BEGIN

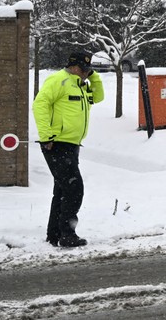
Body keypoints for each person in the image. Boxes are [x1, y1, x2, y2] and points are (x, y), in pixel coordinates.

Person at [32, 50, 105, 248]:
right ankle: (66, 234)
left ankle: (54, 234)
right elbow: (40, 104)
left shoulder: (81, 85)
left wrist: (94, 76)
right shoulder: (58, 80)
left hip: (72, 145)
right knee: (74, 189)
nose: (85, 72)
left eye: (88, 69)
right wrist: (46, 135)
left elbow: (98, 97)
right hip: (56, 143)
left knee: (63, 190)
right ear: (73, 66)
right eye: (83, 68)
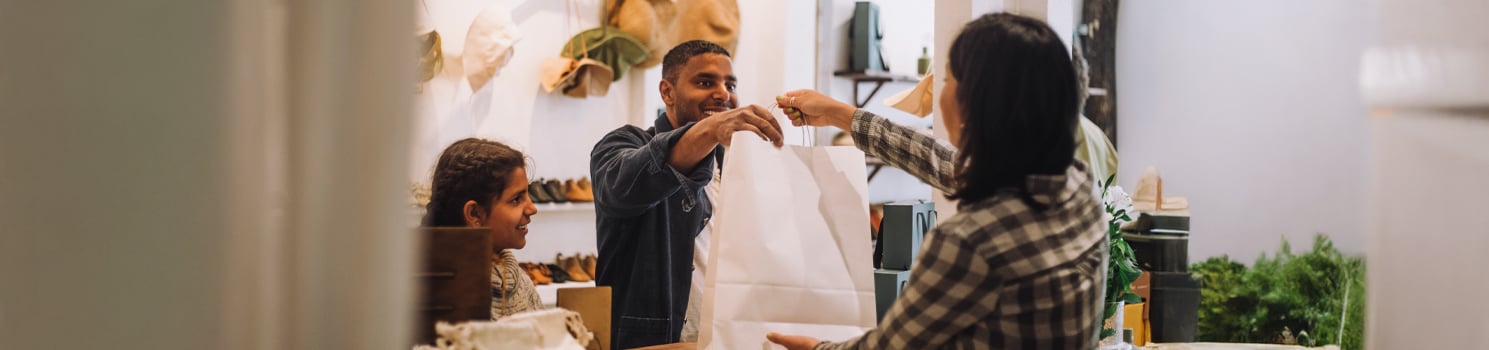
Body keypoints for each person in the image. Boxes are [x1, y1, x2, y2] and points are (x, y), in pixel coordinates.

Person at [768, 13, 1106, 349]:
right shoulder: (1080, 188)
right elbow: (940, 159)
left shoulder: (969, 243)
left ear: (976, 104)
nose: (939, 96)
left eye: (945, 81)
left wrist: (816, 348)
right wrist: (841, 114)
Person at [589, 40, 785, 348]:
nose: (723, 94)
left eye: (730, 84)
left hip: (727, 338)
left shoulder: (733, 163)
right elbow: (621, 186)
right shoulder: (621, 145)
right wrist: (710, 130)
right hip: (653, 342)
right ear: (667, 92)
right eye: (705, 82)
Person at [423, 138, 542, 319]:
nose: (532, 209)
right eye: (516, 199)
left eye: (528, 195)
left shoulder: (520, 283)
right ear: (474, 214)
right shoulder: (432, 295)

END

## Task statement
Please set down only the lines from the first line of the records above through the line that has "right shoulder: (1080, 188)", exactly, and not the pictures.

## Solved exercise
Body keypoints for each person in the image. Boxes are [x1, y1, x2, y2] and points are (x, y), in pixel coordinates.

Person at [32, 50, 105, 248]:
right ankle: (66, 234)
left ankle: (54, 234)
right elbow: (40, 104)
left shoulder: (81, 85)
left wrist: (94, 76)
right shoulder: (58, 80)
left hip: (72, 145)
right knee: (74, 189)
nose: (85, 72)
left eye: (88, 69)
right wrist: (46, 135)
left elbow: (98, 97)
right hip: (56, 143)
left knee: (63, 190)
right ear: (73, 66)
right eye: (83, 68)
Body keypoints for each person in the image. Boxes are [x1, y1, x2, y2] and points are (x, y), in pixel coordinates.

Person at [768, 13, 1106, 349]:
right shoulder: (1080, 188)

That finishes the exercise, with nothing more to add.